* _WRITTEN REQUEST_: Copy out each of the lines below character for character, keeping all spacing and punctuation unchanged.

* _PROVIDED MATERIAL_:
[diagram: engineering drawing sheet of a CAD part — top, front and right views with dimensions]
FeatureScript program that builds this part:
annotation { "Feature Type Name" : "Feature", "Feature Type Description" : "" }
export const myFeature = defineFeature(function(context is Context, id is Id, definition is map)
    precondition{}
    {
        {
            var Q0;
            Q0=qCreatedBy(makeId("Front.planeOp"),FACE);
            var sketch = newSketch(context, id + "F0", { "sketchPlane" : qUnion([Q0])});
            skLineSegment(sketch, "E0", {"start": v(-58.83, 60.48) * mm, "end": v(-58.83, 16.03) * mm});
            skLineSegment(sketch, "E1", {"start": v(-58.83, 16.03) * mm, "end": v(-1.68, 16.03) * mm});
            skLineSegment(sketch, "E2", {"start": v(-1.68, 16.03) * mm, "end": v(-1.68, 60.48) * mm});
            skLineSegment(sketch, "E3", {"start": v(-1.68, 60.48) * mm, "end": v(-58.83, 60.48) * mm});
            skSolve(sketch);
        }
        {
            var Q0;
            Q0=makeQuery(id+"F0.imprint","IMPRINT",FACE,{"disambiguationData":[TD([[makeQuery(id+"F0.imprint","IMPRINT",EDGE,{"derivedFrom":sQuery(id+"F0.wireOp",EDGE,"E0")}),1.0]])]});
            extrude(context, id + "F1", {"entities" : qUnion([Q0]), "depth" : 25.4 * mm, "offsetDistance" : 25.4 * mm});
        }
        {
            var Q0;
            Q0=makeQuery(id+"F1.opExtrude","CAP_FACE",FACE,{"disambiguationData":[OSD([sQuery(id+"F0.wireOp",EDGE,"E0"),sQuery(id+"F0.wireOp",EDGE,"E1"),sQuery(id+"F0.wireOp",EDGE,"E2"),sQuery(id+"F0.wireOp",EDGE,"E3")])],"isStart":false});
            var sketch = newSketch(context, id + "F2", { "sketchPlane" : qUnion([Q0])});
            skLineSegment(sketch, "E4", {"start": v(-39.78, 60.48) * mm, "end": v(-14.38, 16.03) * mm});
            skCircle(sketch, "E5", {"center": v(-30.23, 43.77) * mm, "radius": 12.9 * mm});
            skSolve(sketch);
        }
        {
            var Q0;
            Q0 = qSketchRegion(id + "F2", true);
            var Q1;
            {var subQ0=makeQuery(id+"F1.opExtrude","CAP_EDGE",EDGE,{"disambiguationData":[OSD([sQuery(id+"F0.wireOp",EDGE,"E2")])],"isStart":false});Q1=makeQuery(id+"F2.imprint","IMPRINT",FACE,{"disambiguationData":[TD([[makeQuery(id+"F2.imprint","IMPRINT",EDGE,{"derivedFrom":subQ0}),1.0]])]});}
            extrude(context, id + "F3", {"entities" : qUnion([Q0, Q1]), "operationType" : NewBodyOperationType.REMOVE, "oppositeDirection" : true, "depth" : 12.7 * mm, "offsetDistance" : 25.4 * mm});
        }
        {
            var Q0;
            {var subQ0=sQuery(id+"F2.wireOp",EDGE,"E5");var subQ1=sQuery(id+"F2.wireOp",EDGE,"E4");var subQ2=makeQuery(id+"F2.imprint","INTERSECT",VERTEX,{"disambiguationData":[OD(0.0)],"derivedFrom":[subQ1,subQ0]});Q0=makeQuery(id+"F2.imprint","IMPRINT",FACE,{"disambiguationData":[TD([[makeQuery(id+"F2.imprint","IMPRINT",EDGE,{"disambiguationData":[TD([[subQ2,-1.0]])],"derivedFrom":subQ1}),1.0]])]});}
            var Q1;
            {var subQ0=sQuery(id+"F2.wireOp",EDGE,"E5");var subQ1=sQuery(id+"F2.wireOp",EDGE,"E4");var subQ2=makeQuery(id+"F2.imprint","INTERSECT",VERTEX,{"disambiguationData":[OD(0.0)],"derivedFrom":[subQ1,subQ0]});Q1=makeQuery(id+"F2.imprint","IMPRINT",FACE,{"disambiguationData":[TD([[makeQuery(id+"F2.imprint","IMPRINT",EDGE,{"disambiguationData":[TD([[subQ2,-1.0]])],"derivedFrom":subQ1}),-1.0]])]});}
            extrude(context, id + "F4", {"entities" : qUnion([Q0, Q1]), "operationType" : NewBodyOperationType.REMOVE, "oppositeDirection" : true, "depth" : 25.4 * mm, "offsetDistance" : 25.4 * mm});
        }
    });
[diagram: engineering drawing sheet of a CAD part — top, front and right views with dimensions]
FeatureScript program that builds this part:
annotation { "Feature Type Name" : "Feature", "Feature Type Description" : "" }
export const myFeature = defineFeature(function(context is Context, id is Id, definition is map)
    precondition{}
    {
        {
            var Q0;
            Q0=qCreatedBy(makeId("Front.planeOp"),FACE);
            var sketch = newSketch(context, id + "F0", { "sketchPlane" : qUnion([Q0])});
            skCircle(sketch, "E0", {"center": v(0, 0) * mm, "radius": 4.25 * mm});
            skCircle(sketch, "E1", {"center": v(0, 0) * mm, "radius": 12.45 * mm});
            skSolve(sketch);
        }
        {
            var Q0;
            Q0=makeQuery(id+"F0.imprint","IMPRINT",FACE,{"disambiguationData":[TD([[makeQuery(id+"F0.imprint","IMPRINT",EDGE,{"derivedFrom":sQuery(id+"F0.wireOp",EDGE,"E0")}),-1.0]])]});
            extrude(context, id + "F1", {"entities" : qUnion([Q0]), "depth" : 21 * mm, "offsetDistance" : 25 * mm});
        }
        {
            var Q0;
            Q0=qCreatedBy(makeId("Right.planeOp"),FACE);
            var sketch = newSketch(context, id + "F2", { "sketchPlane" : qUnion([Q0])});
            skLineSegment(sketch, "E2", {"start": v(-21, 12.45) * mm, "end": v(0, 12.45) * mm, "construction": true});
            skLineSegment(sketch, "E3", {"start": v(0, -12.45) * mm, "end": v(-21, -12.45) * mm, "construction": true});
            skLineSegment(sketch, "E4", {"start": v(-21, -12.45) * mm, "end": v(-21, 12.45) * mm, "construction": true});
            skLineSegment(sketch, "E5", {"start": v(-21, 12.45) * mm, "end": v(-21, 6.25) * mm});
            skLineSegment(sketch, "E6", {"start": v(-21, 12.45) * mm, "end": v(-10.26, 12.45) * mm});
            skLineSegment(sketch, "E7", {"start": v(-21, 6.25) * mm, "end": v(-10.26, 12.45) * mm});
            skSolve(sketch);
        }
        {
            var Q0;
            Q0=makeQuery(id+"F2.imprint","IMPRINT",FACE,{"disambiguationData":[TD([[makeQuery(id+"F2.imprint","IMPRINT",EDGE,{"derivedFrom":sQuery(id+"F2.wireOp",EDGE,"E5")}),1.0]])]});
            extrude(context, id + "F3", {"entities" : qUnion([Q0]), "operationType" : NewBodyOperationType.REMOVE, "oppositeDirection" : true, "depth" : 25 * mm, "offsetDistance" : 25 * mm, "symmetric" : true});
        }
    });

* _EXERCISE ANSWER_:
[diagram: engineering drawing sheet of a CAD part — top, front and right views with dimensions]
FeatureScript program that builds this part:
annotation { "Feature Type Name" : "Feature", "Feature Type Description" : "" }
export const myFeature = defineFeature(function(context is Context, id is Id, definition is map)
    precondition{}
    {
        {
            var Q0;
            Q0=qCreatedBy(makeId("Front.planeOp"),FACE);
            var sketch = newSketch(context, id + "F0", { "sketchPlane" : qUnion([Q0])});
            skLineSegment(sketch, "E0", {"start": v(-58.83, 60.48) * mm, "end": v(-58.83, 16.03) * mm});
            skLineSegment(sketch, "E1", {"start": v(-58.83, 16.03) * mm, "end": v(-1.68, 16.03) * mm});
            skLineSegment(sketch, "E2", {"start": v(-1.68, 16.03) * mm, "end": v(-1.68, 60.48) * mm});
            skLineSegment(sketch, "E3", {"start": v(-1.68, 60.48) * mm, "end": v(-58.83, 60.48) * mm});
            skSolve(sketch);
        }
        {
            var Q0;
            Q0=makeQuery(id+"F0.imprint","IMPRINT",FACE,{"disambiguationData":[TD([[makeQuery(id+"F0.imprint","IMPRINT",EDGE,{"derivedFrom":sQuery(id+"F0.wireOp",EDGE,"E0")}),1.0]])]});
            extrude(context, id + "F1", {"entities" : qUnion([Q0]), "depth" : 25.4 * mm, "offsetDistance" : 25.4 * mm});
        }
        {
            var Q0;
            Q0=makeQuery(id+"F1.opExtrude","CAP_FACE",FACE,{"disambiguationData":[OSD([sQuery(id+"F0.wireOp",EDGE,"E0"),sQuery(id+"F0.wireOp",EDGE,"E1"),sQuery(id+"F0.wireOp",EDGE,"E2"),sQuery(id+"F0.wireOp",EDGE,"E3")])],"isStart":false});
            var sketch = newSketch(context, id + "F2", { "sketchPlane" : qUnion([Q0])});
            skLineSegment(sketch, "E4", {"start": v(-39.78, 60.48) * mm, "end": v(-14.38, 16.03) * mm});
            skCircle(sketch, "E5", {"center": v(-30.23, 43.77) * mm, "radius": 12.9 * mm});
            skSolve(sketch);
        }
        {
            var Q0;
            Q0 = qSketchRegion(id + "F2", true);
            var Q1;
            {var subQ0=makeQuery(id+"F1.opExtrude","CAP_EDGE",EDGE,{"disambiguationData":[OSD([sQuery(id+"F0.wireOp",EDGE,"E2")])],"isStart":false});Q1=makeQuery(id+"F2.imprint","IMPRINT",FACE,{"disambiguationData":[TD([[makeQuery(id+"F2.imprint","IMPRINT",EDGE,{"derivedFrom":subQ0}),1.0]])]});}
            extrude(context, id + "F3", {"entities" : qUnion([Q0, Q1]), "operationType" : NewBodyOperationType.REMOVE, "oppositeDirection" : true, "depth" : 12.7 * mm, "offsetDistance" : 25.4 * mm});
        }
        {
            var Q0;
            {var subQ0=sQuery(id+"F2.wireOp",EDGE,"E5");var subQ1=sQuery(id+"F2.wireOp",EDGE,"E4");var subQ2=makeQuery(id+"F2.imprint","INTERSECT",VERTEX,{"disambiguationData":[OD(0.0)],"derivedFrom":[subQ1,subQ0]});Q0=makeQuery(id+"F2.imprint","IMPRINT",FACE,{"disambiguationData":[TD([[makeQuery(id+"F2.imprint","IMPRINT",EDGE,{"disambiguationData":[TD([[subQ2,-1.0]])],"derivedFrom":subQ1}),1.0]])]});}
            var Q1;
            {var subQ0=sQuery(id+"F2.wireOp",EDGE,"E5");var subQ1=sQuery(id+"F2.wireOp",EDGE,"E4");var subQ2=makeQuery(id+"F2.imprint","INTERSECT",VERTEX,{"disambiguationData":[OD(0.0)],"derivedFrom":[subQ1,subQ0]});Q1=makeQuery(id+"F2.imprint","IMPRINT",FACE,{"disambiguationData":[TD([[makeQuery(id+"F2.imprint","IMPRINT",EDGE,{"disambiguationData":[TD([[subQ2,-1.0]])],"derivedFrom":subQ1}),-1.0]])]});}
            extrude(context, id + "F4", {"entities" : qUnion([Q0, Q1]), "operationType" : NewBodyOperationType.REMOVE, "oppositeDirection" : true, "depth" : 25.4 * mm, "offsetDistance" : 25.4 * mm});
        }
    });
[diagram: engineering drawing sheet of a CAD part — top, front and right views with dimensions]
FeatureScript program that builds this part:
annotation { "Feature Type Name" : "Feature", "Feature Type Description" : "" }
export const myFeature = defineFeature(function(context is Context, id is Id, definition is map)
    precondition{}
    {
        {
            var Q0;
            Q0=qCreatedBy(makeId("Front.planeOp"),FACE);
            var sketch = newSketch(context, id + "F0", { "sketchPlane" : qUnion([Q0])});
            skCircle(sketch, "E0", {"center": v(0, 0) * mm, "radius": 4.25 * mm});
            skCircle(sketch, "E1", {"center": v(0, 0) * mm, "radius": 12.45 * mm});
            skSolve(sketch);
        }
        {
            var Q0;
            Q0=makeQuery(id+"F0.imprint","IMPRINT",FACE,{"disambiguationData":[TD([[makeQuery(id+"F0.imprint","IMPRINT",EDGE,{"derivedFrom":sQuery(id+"F0.wireOp",EDGE,"E0")}),-1.0]])]});
            extrude(context, id + "F1", {"entities" : qUnion([Q0]), "depth" : 21 * mm, "offsetDistance" : 25 * mm});
        }
        {
            var Q0;
            Q0=qCreatedBy(makeId("Right.planeOp"),FACE);
            var sketch = newSketch(context, id + "F2", { "sketchPlane" : qUnion([Q0])});
            skLineSegment(sketch, "E2", {"start": v(-21, 12.45) * mm, "end": v(0, 12.45) * mm, "construction": true});
            skLineSegment(sketch, "E3", {"start": v(0, -12.45) * mm, "end": v(-21, -12.45) * mm, "construction": true});
            skLineSegment(sketch, "E4", {"start": v(-21, -12.45) * mm, "end": v(-21, 12.45) * mm, "construction": true});
            skLineSegment(sketch, "E5", {"start": v(-21, 12.45) * mm, "end": v(-21, 6.25) * mm});
            skLineSegment(sketch, "E6", {"start": v(-21, 12.45) * mm, "end": v(-10.26, 12.45) * mm});
            skLineSegment(sketch, "E7", {"start": v(-21, 6.25) * mm, "end": v(-10.26, 12.45) * mm});
            skSolve(sketch);
        }
        {
            var Q0;
            Q0=makeQuery(id+"F2.imprint","IMPRINT",FACE,{"disambiguationData":[TD([[makeQuery(id+"F2.imprint","IMPRINT",EDGE,{"derivedFrom":sQuery(id+"F2.wireOp",EDGE,"E5")}),1.0]])]});
            extrude(context, id + "F3", {"entities" : qUnion([Q0]), "operationType" : NewBodyOperationType.REMOVE, "oppositeDirection" : true, "depth" : 25 * mm, "offsetDistance" : 25 * mm, "symmetric" : true});
        }
    });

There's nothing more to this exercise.